I won’t even be staying up until midnight tonight. I have to work in the morning, but I don’t mind since I’ll be making time and a half for the holiday. I’m not a party person, anyway; I actually hate parties, and it’s even worse now that I can’t drink and don’t want to be around a bunch of drinking people. I hope everyone else has a great NYE though!
I planned nothing special for tonight. I may follow the College Playoff game but plan to be asleep by midnight. I understand that I may be woken up at midnight but I don’t want to change my drug schedule that radically. Happy New Year to those of you with more interesting lives.
On the last day of 2016, I go out with my mom. It’s very nice to have mom. We went to famous restaurants for local food. I think the food is nice. Mom thinks that it’s inexpensive. It actually is. I will spend every day this weekend with mom. Mom and I haven’t seen any of my siblings this Xmas. We didn’teven receive any calls from them. She said she felt abandoned. I told mom she is my treasure and how much I love her. I just wish I could bring more joy to mom. I want to bright up her days. I seldom feel anything is important but mom is important to me. I wish to spend more time with mom in 2016! She is the VIP in my life. So we take the new Mass Train Railway today and watched TV together. I want to give her everything the best to make her happy.
Quiet one at home with my other half, we’re both full of the cold but we wouldn’t have been going out anyway as we’re both practising hermits We’ve bought a 1/4 bottle of whisky to make home-made Bailey’s, we don’t normally drink but it’s Hogmanay so we thought we’d treat ourselves. 7 hours and 13mins to go…
Good thread, my very best wishes to all, especially those spending tonight alone.
Hi Shellys12, we met under rather unusual circumstances, kinda long story and hard to explain! I feel blessed though, that I have him, as there are very few people in this world that I can be around. I’m sorry you’re lonely, I’ve felt like that in the past, it can be hard to meet new people when you have an illness such as this. I truly hope you find someone, whether a friend or a boyfriend, to share your time with. My wish for you for 2017 is that you find someone.

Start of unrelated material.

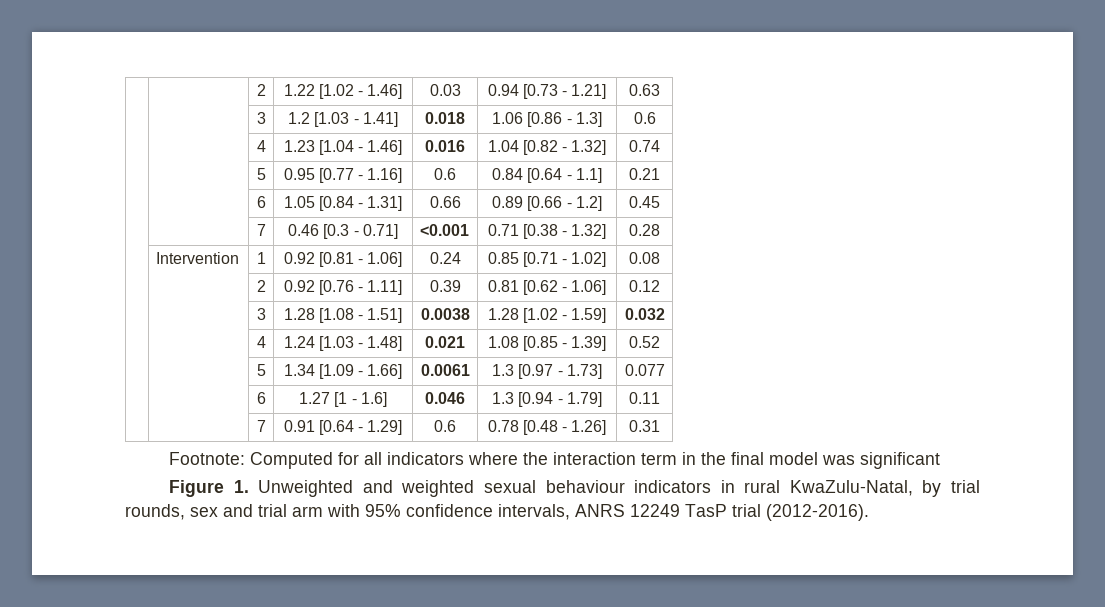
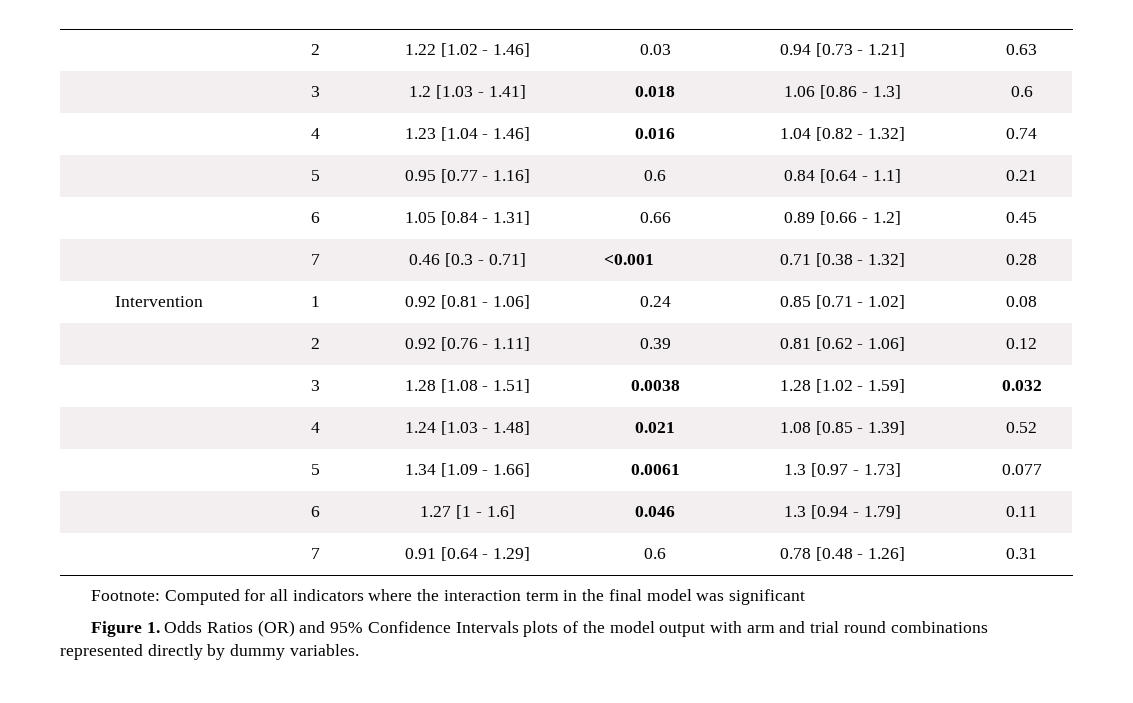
[258,480,980,497] [125,504,869,521] Unweighted and weighted sexual behaviour indicators in rural KwaZulu-Natal, by trial rounds, sex and trial arm with 95% confidence intervals, ANRS 12249 TasP trial (2012-2016). -> [164,620,988,637] [60,644,359,660] Odds Ratios (OR) and 95% Confidence Intervals plots of the model output with arm and trial round combinations represented directly by dummy variables.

This year I feel a special thrill about the new year coming although I’m not sure why. I think I will watch a little tv, something I rarely do. (I’m a radio person). But have been enjoying the holidays, I watched The Christmas Story as a friend suggested because it’s a tv classic that I had never seen. I found it really cute. Just that I’m willing to take suggestions from people is a hopeful sign for me. I used to be too cynical to take any suggestions. And I am now reading books suggested by friends. I’m not going places with people yet but that might come in time. So, Happy New Year to everyone. I hope you are full of hopes for it, too.